Document passage →
^^^^^^^^^^^^^^^^

Field Notes: Building WanderLust

Published June 14, 2026

A walk from point A to B, routed through the places you'll actually love powered by a 1B model and a city's worth of OpenStreetMap, running entirely inside one Hugging Face Space.

Track: Backyard AI · Live Space: https://huggingface.co/spaces/build-small-hackathon/WanderLust

This is an app built by myself and my teammate Tristan as a submission for the Huggingface Hackathon.

The inversion

Every navigation app we've used solves the same problem: get me there in the minimum time. WanderLust starts from the opposite premise. We're cyclists, and crossing an unfamiliar city we kept hitting the same frustration which is that the map only ever knows the fastest line between two points, but the whole joy of exploring is the bookshop, the quiet square, the viewpoint you'd never have found on the direct route. If you'd happily spend fifteen extra minutes, that surplus is a budget — and the interesting question is what to spend it on!

^^^^^^^^^^^^^^^^

Work to be completed → According to the WanderLust field notes, why does the app start from the opposite premise of other navigation apps? Answer in one to three sentences. The data is separate material and is not part of the field notes.

Extracted page text data:

^^^^^^^^^^^^^^^^

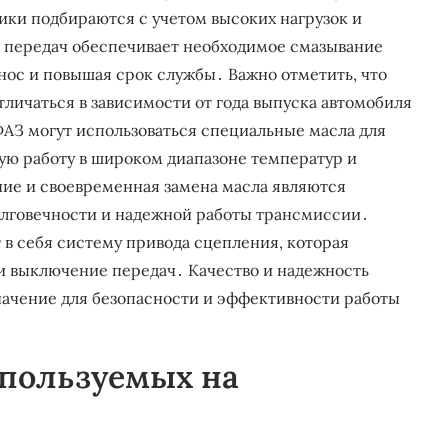
ки подбираются с учетом высоких нагрузок и
 передач обеспечивает необходимое смазывание
нос и повышая срок службы․ Важно отметить, что
личаться в зависимости от года выпуска автомобиля
АЗ могут использоваться специальные масла для
ю работу в широком диапазоне температур и
ние и своевременная замена масла являются
лговечности и надежной работы трансмиссии․
в себя систему привода сцепления, которая
и выключение передач․ Качество и надежность
ачение для безопасности и эффективности работы
спользуемых на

^^^^^^^^^^^^^^^^

Final answer → The builders are cyclists who, crossing an unfamiliar city, kept running into the same frustration: the map only ever knows the fastest line between two points. Yet for them the whole joy of exploring lies in places like the bookshop, the quiet square, or the viewpoint that the direct route would never reveal.